Quanto è necessario stare al sole per rispondere alle esigenze del fabbisogno quotidiano della vitamina D? A questa domanda non è così semplice rispondere, poiché dipende dalla latitudine e da altri innumerevoli fattori determinanti, tuttavia potremmo quantificare il giusto tempo in circa un quarto d’ora giornaliero, o comunque anche meno, purché si tratti di un’esposizione frequente e regolare. Non è inoltre necessario esporre tutto il corpo, ma basta lasciare al sole le braccia, il viso, le gambe o la schiena. Il corpo umano è inoltre in grado di accumulare delle riserve per il fabbisogno in caso di necessità.
In caso di carenza di un apporto sufficiente di vitamina D attraverso l’alimentazione e di parametri troppo bassi di un auto-produzione del corpo umano, è consigliabile associare alla propria dieta degli integratori farmaceutici di vitamina D, solitamente in associazione a supplementi di minerali come il calcio, poiché la vitamina D serve proprio allo scopo di assorbire quest’ultimo e favorire la rigenerazione del tessuto osseo. Gli integratori di vitamina D, vengono solitamente prescritti alle donne in età di menopausa come trattamento preventivo di malattie come l’osteoporosi che riguardano un indebolimento delle ossa. L’integrazione di vitamina D in questi particolari soggetti si contrappone alla terapia estrogenica sostitutiva, poiché una carenza di estrogeni contribuisce all’insorgenza proprio dell’osteoporosi. È comunque preferibile prescrivere degli integratori piuttosto che incorrere subito in una terapia endocrina.

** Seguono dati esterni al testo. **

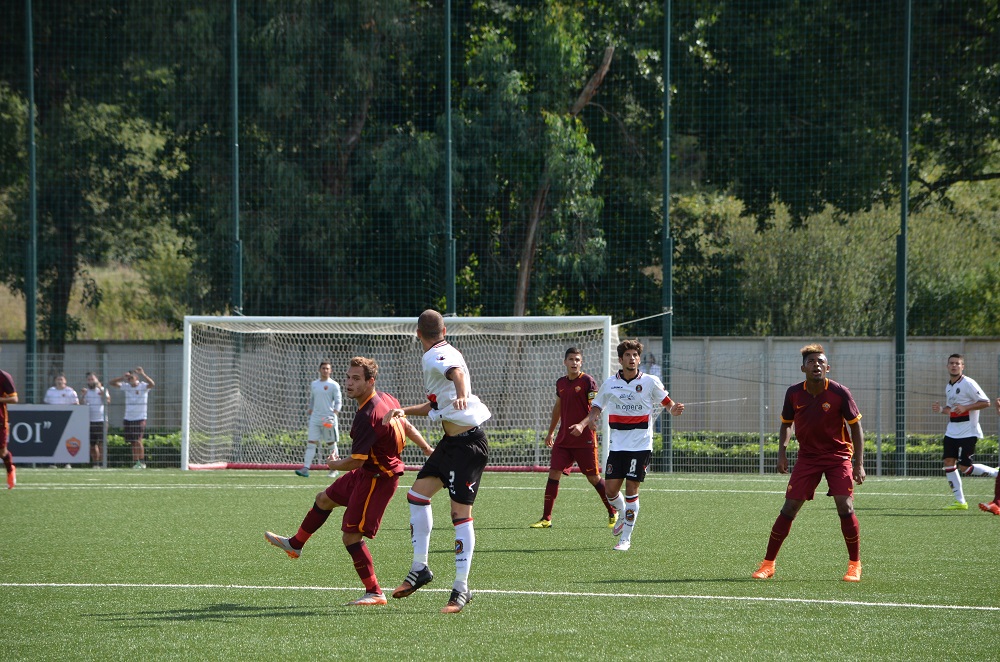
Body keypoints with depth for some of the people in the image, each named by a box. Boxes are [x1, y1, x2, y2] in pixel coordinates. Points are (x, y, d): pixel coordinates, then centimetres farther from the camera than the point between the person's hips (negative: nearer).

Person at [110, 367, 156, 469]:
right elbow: (112, 382, 6)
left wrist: (143, 374, -32)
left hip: (140, 418, -5)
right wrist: (123, 377, -10)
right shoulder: (126, 386, 9)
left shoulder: (143, 386, -5)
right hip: (128, 419, 5)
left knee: (138, 441, -12)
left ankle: (142, 462, -6)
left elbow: (152, 384, -25)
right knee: (132, 442, 4)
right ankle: (136, 462, 9)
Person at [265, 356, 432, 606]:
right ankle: (295, 544, 48)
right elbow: (407, 427, 13)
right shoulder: (386, 399, -1)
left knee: (351, 536, -9)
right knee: (324, 499, 26)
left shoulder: (368, 417, -30)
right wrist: (428, 449, 25)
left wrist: (333, 464, -6)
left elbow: (356, 461, -26)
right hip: (367, 473, 11)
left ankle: (374, 593, -1)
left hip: (377, 479, -11)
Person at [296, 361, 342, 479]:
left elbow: (338, 402, -5)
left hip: (328, 419, -4)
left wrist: (334, 415, -17)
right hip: (315, 418, 4)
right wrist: (310, 410, 13)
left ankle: (334, 470, 14)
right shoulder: (314, 384, 13)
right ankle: (305, 468, -13)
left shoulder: (334, 385, -2)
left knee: (332, 444, 4)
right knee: (311, 443, -6)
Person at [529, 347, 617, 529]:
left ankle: (613, 514, 18)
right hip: (564, 438, 5)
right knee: (554, 474, -4)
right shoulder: (561, 383, 11)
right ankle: (546, 518, -2)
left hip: (585, 439, -5)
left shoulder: (587, 381, -7)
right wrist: (550, 432, 28)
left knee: (593, 477, 1)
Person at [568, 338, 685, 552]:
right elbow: (595, 409, 11)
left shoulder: (650, 382, -1)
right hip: (618, 444, 3)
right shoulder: (610, 384, 5)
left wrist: (675, 409, -20)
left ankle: (626, 538, 1)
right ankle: (623, 516, 31)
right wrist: (582, 424, -6)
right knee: (611, 488, -2)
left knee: (631, 488, -6)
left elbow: (668, 403, 4)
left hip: (641, 445, -3)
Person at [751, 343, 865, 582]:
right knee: (789, 507, -4)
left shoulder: (839, 393, -13)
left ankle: (855, 564, 1)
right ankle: (768, 563, 5)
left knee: (845, 506, -15)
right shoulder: (794, 393, -5)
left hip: (838, 455, -2)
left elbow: (856, 426, -5)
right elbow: (786, 424, 11)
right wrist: (782, 452, -4)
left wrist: (859, 464, -10)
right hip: (807, 456, 2)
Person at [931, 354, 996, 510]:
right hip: (952, 431, 8)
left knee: (965, 468, -12)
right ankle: (960, 501, 4)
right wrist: (940, 409, 4)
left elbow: (985, 402, -14)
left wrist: (965, 407, -24)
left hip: (968, 432, -8)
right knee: (948, 462, -1)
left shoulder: (968, 383, -11)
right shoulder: (948, 387, 14)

Gli integratori di vitamina D possono anche facilmente essere prescritti ai pazienti che stanno seguendo un trattamento con corticosteroidi, per prevenire malattie come l’osteopenia, ovvero la riduzione della massa ossea, cui inducono da questi farmaci.
Gli integratori di vitamina D possono inoltre essere prescritti in caso di osteomalacia, di rachitismo, di ipofosfatemia familiare, in caso della presenza della sindrome di Fanconi, in caso di iper-paratiroidismo, di ipocalcemia sempre legata a questa patologia, di psoriasi e in caso di problemi muscolari.